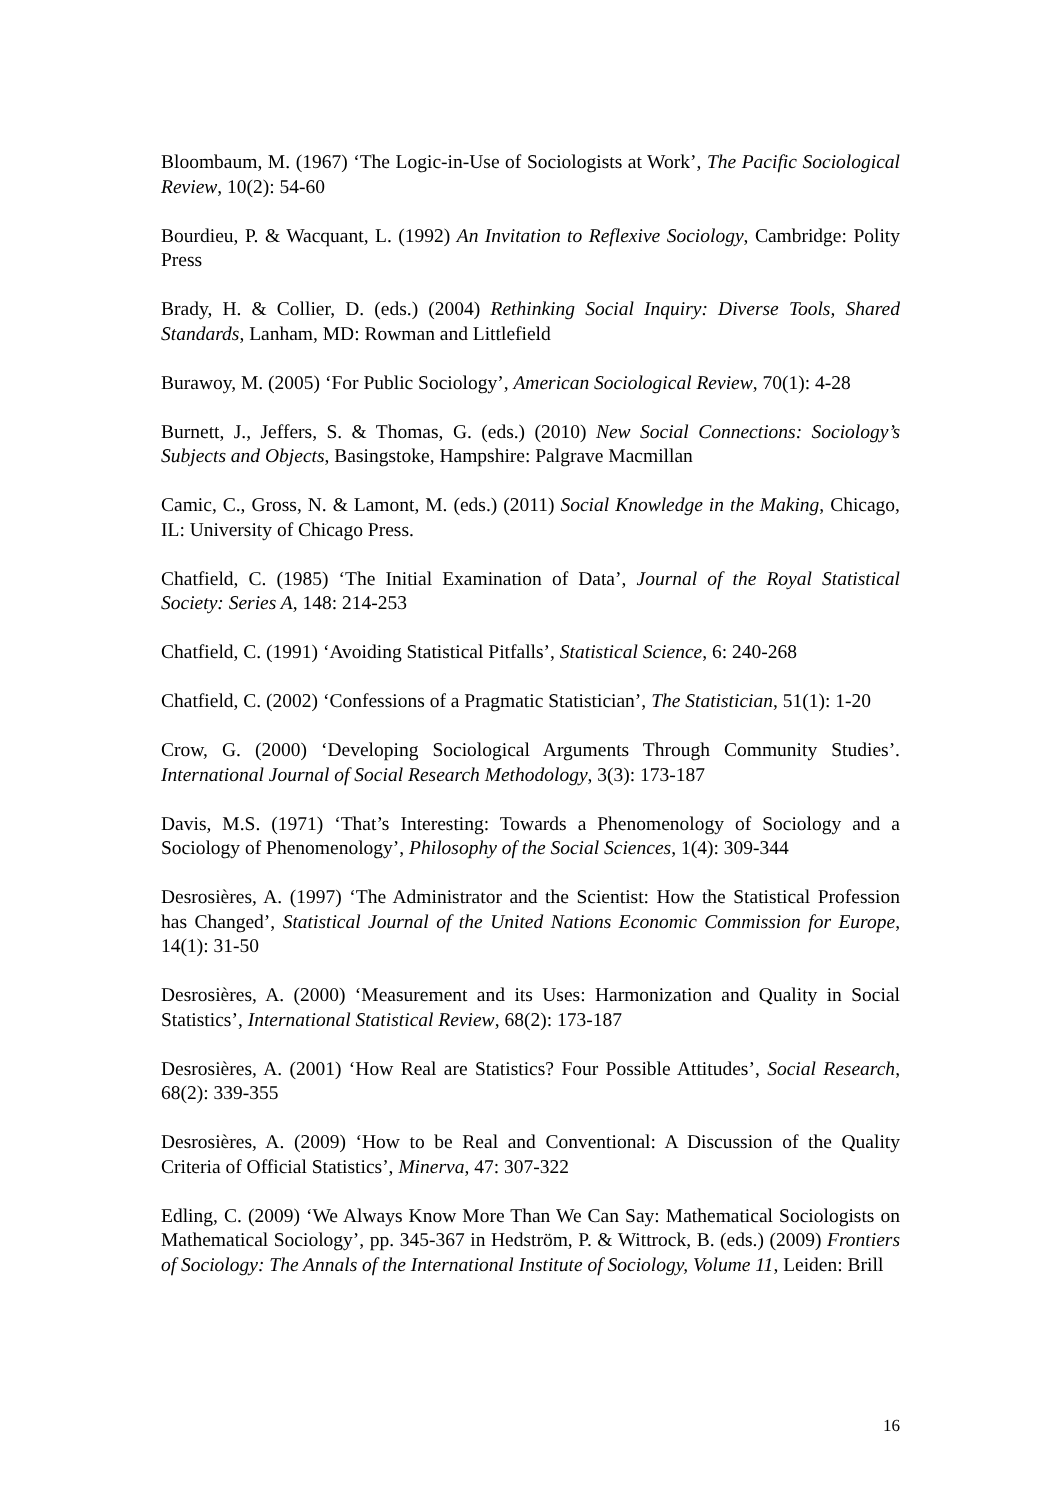Bloombaum, M. (1967) ‘The Logic-in-Use of Sociologists at Work’, The Pacific Sociological Review, 10(2): 54-60
Bourdieu, P. & Wacquant, L. (1992) An Invitation to Reflexive Sociology, Cambridge: Polity Press
Brady, H. & Collier, D. (eds.) (2004) Rethinking Social Inquiry: Diverse Tools, Shared Standards, Lanham, MD: Rowman and Littlefield
Burawoy, M. (2005) ‘For Public Sociology’, American Sociological Review, 70(1): 4-28
Burnett, J., Jeffers, S. & Thomas, G. (eds.) (2010) New Social Connections: Sociology’s Subjects and Objects, Basingstoke, Hampshire: Palgrave Macmillan
Camic, C., Gross, N. & Lamont, M. (eds.) (2011) Social Knowledge in the Making, Chicago, IL: University of Chicago Press.
Chatfield, C. (1985) ‘The Initial Examination of Data’, Journal of the Royal Statistical Society: Series A, 148: 214-253
Chatfield, C. (1991) ‘Avoiding Statistical Pitfalls’, Statistical Science, 6: 240-268
Chatfield, C. (2002) ‘Confessions of a Pragmatic Statistician’, The Statistician, 51(1): 1-20
Crow, G. (2000) ‘Developing Sociological Arguments Through Community Studies’. International Journal of Social Research Methodology, 3(3): 173-187
Davis, M.S. (1971) ‘That’s Interesting: Towards a Phenomenology of Sociology and a Sociology of Phenomenology’, Philosophy of the Social Sciences, 1(4): 309-344
Desrosières, A. (1997) ‘The Administrator and the Scientist: How the Statistical Profession has Changed’, Statistical Journal of the United Nations Economic Commission for Europe, 14(1): 31-50
Desrosières, A. (2000) ‘Measurement and its Uses: Harmonization and Quality in Social Statistics’, International Statistical Review, 68(2): 173-187
Desrosières, A. (2001) ‘How Real are Statistics? Four Possible Attitudes’, Social Research, 68(2): 339-355
Desrosières, A. (2009) ‘How to be Real and Conventional: A Discussion of the Quality Criteria of Official Statistics’, Minerva, 47: 307-322
Edling, C. (2009) ‘We Always Know More Than We Can Say: Mathematical Sociologists on Mathematical Sociology’, pp. 345-367 in Hedström, P. & Wittrock, B. (eds.) (2009) Frontiers of Sociology: The Annals of the International Institute of Sociology, Volume 11, Leiden: Brill
16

▶ **Exercise aim**
Output nothing but the lines from the one that contains "Desrosières, A. (2001)" through the final line of the entries above, exactly as they appear.

▶ **Solution for this problem**
Desrosières, A. (2001) ‘How Real are Statistics? Four Possible Attitudes’, Social Research, 68(2): 339-355
Desrosières, A. (2009) ‘How to be Real and Conventional: A Discussion of the Quality Criteria of Official Statistics’, Minerva, 47: 307-322
Edling, C. (2009) ‘We Always Know More Than We Can Say: Mathematical Sociologists on Mathematical Sociology’, pp. 345-367 in Hedström, P. & Wittrock, B. (eds.) (2009) Frontiers of Sociology: The Annals of the International Institute of Sociology, Volume 11, Leiden: Brill
16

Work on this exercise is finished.